Poème multiple donc, qui supporte sans artifice une interprétation symbolique de tous ses composants : les ailes symbolisent la création, ... Comme L’Albatros de Baudelaire, il exprime aussi, et plus simplement, la condition du poète, du rêveur, de l’artiste qui vit pleinement dans l’univers qu’il se crée et qui est handicapé dans la vie réelle. L’art est un moyen pour trouver l’image spirituelle à partir d’un réel très dur, car l’art sublime le réel et le rend supportable.
Le poète était lui-même étonné et heureux du destin fabuleux de son petit poème, aux sens multiples, « du ludique à l’esthétique, du tragique au divertissement », à l’image de son œuvre. Certains artistes ont compris le poème dans son sens littéral et l’ont représenté comme un simple oiseau, avec ses caractéristiques physiques. D’autres y ont vu une fantaisie et un jeu. Nombreux sont ceux qui l’ont lu comme une invitation à chercher et trouver l’oiseau qui sommeille en chacun de nous, qui est là en puissance.
D’ailleurs, la phrase « Il voudrait avoir peur de mourir un jour » est une claire invitation à voir l’Oiseau comme un symbole de l’Homme.
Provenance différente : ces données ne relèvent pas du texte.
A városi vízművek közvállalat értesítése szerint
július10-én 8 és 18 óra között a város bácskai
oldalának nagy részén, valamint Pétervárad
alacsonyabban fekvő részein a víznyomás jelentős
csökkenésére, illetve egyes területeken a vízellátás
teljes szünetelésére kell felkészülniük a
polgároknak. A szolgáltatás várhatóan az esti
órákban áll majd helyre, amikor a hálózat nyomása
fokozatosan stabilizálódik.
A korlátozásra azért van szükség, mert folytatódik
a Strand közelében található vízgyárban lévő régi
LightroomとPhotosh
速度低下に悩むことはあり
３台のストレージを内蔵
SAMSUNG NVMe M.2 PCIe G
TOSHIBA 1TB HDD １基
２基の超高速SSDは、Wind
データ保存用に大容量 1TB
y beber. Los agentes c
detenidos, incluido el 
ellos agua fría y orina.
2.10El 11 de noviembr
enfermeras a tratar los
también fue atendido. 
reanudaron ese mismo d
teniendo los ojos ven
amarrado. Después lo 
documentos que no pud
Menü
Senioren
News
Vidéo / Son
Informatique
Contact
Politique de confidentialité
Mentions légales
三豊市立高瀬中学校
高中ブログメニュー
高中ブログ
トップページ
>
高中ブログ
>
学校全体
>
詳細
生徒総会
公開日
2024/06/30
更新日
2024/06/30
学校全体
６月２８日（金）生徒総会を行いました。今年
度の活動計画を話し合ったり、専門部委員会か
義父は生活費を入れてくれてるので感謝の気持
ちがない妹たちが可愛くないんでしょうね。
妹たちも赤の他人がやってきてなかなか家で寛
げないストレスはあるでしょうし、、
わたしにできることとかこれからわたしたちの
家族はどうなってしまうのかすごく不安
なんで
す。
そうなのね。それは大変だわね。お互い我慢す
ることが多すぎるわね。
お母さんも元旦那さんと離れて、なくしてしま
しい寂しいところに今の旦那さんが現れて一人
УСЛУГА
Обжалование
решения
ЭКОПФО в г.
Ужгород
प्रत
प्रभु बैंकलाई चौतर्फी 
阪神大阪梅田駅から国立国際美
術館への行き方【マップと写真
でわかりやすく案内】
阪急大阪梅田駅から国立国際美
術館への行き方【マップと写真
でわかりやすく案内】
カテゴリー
L’oiseau est un thème important dans l’histoire des arts. Georges Bataille a écrit sur la première représentation de l’homme-oiseau dans la grotte de Lascaux. Pensons au faucon de Léonard de Vinci, aux oiseaux de Picasso, Braque ou Wifredo Lam, … aux multiples Oiseaux, chefs-d’œuvre des grands musiciens et cinéastes du XXème siècle.
Ecrit en 1950, ce Portrait de l’Oiseau-Qui-N’Existe-Pas est aussi marqué par son époque, les années d’occupation, de résistance et d’extermination : des millions d’oiseaux se sont envolés à Auschwitz et dans les camps de la mort. Cette pensée hante l’esprit de l’écrivain, dans sa vie et dans ses nombreux écrits de l’après-guerre. Elle reviendra, vingt-cinq années plus tard, sous la forme d’un cri de révolte et d’horreur, dans son admirable Monologue pour un Disparu.
Pour de nombreux artistes et créateurs, ce Portrait de l’Oiseau-Qui-N’Existe-Pas est une profession de foi : un poème est capable de changer le monde. Pour Franck Charlet, la morale du poème dit clairement « au lieu de chercher à s’enfermer dans le rêve et dans les paradis artificiels, il faut agir dans le monde réel ». Voici le témoignage de Jean Masse, disciple de la chorégraphe et danseuse Karin Waehner, qui avait créé et dansé un ballet Portrait de l’Oiseau-Qui-N’Existe-Pas, sur une musique de Paul Arma, en 1963 : « J’ai été très heureux de lire combien ce poème peut encore susciter des actes de création en peinture, en graphismes. C’est le devenir de la création qui redonne du vivant et, à travers la poésie, nous retrouvons ce qui est vraiment humain dans l’homme ». (Lettre à Claude Lemand, Bordeaux, 2013).